For Marvel Entertainment fans, this one’s for you: Step aside Nick Fury, New York has a new SHIELD. New York state recently passed a new law extending protections against cyber-attacks for its residents with NY Senate Bill S5575B, also known as the “Stop Hacks and Improve Electronic Data Security Act” or SHIELD Act, for short. This Act expands New York’s data breach notification statute in definition, notice, scope, and compliance requirements of any individual or business handling New York residents’ computerized private information.
The SHIELD Act first redefines “private information” to include username or e-mail address in combination with a password or security question and answer for online accounts as well as biometric information. It also allows for reporting a breach if an account or credit card number alone (i.e. without an account access code or password) is compromised “if circumstances exist wherein such number could be used to access an individual’s financial account without additional identifying information, security code, access code, or password.” Slightly more nuanced, it expands the definition of “breach of security of the system” to include an unauthorized access of private information as well as an unauthorized acquisition. Addition of “access” means the statute will be triggered without an incident having to reach “acquisition,” a term more readily applicable in scenarios impacting control, possession and use of that private information.
Notice provisions are also expanded under the SHIELD Act to include a harm assessment evaluation seen in other states’ notification determination process. Simply put, inadvertent disclosure of private information by authorized persons won’t require notice, provided the organization reasonably determines that such disclosure won’t likely result in misuse of that information or financial harm (or emotional harm in certain specific situations). Procedural elements must be followed including putting such determination and rationale in writing and retaining for five years. For an incident impacting over five hundred residents, the Attorney General must be provided that determination.
The SHIELD Act also expands scope of the breach notification statute and now has international implications as it covers any person or business that “owns or licenses” any such “private information” belonging to residents of New York, regardless of location. Whether you run a bodega in the Bronx or a tech start-up in Wakanda (another Marvel reference!), if you possess private information about a New York resident, you are within scope of SHIELD enforcement.
The last part of SHIELD’s expansion involves compliance. Specifically, it creates a new Section 899-bb that requires all organizations to have substantive data protections in place to protect “private information” through implementation of a data security program. The data security program must include reasonable administrative, technical, and physical safeguards to protect private information. Section 899-bb identifies specific criteria that each of the safeguard pillars may contain in order to be compliant, such as appointing an employee to coordinate the program (administrative); network risk assessments (technical); and intrusion detection (physical). It also accounts for scalability for data protection programs for small businesses. For this seemingly sweeping mandate under Section 899-bb, there is a saving grace. If a business is already compliant with GLBA, HIPAA Part 500 or any other federal or New York state data security rules, regulations, or statutes, Section 899-bb does not apply.
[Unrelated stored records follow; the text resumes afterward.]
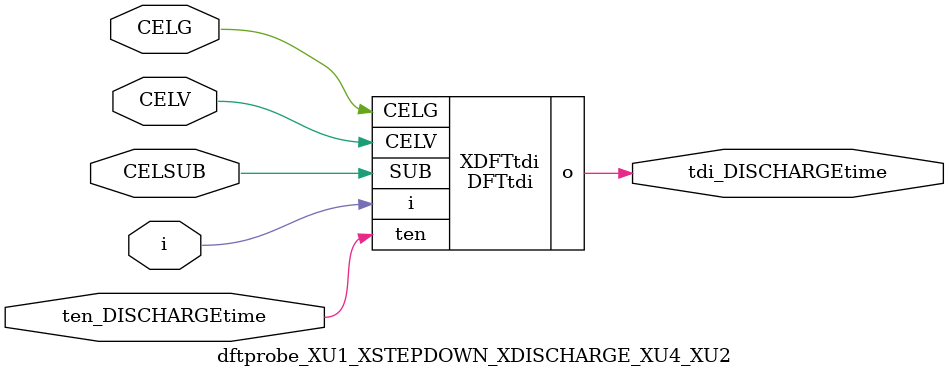
<source format=v>


module DFTtdi ( o, CELV, SUB, i, ten, CELG );

  input CELV;
  input ten;
  input i;
  output o;
  input CELG;
  input SUB;
endmodule


module dftprobe_XU1_XSTEPDOWN_XDISCHARGE_XU4_XU2 (i,tdi_DISCHARGEtime,ten_DISCHARGEtime,CELG,CELSUB,CELV);
input  i;
output  tdi_DISCHARGEtime;
input  ten_DISCHARGEtime;
input  CELG;
input  CELSUB;
input  CELV;

DFTtdi XDFTtdi(
  .i (i),
  .o (tdi_DISCHARGEtime),
  .ten (ten_DISCHARGEtime),
  .CELG (CELG),
  .SUB (CELSUB),
  .CELV (CELV)
);

endmodule


</source>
Absent application of this exception though, a failure to comply with 899-bb can lead to injunctive relief or the award of damages for actual costs or losses (including consequential financial losses) to a person entitled to notice. A knowing or reckless violation of the Article could lead to a civil penalty of the greater of $5,000 or up to $20 per instance of failed notification, with an upper limit of $250,000 in penalty. The SHIELD Act also enhances the time period to bring an enforcement action from two to three years. Finally, the SHIELD Act leaves open the possibility that even without an incident of breach, the AG could seek to impose penalties for failure to comply with the 899-bb safeguard requirements.
Given the complexity and the nature of the amendments the SHIELD Act provides, organizations are well advised to pay close attention to their responsibilities to adopt reasonable security measures to protect New York residents’ private information, as well as to provide notice in the unfortunate event of data breach. The SHIELD Act breach notification amendments are effective on October 23, 2019, while the data security requirements are effective on March 21, 2020. This gives a grace period for businesses to get into compliance; a task made far easier with coordination and consultation with breach notification legal professionals.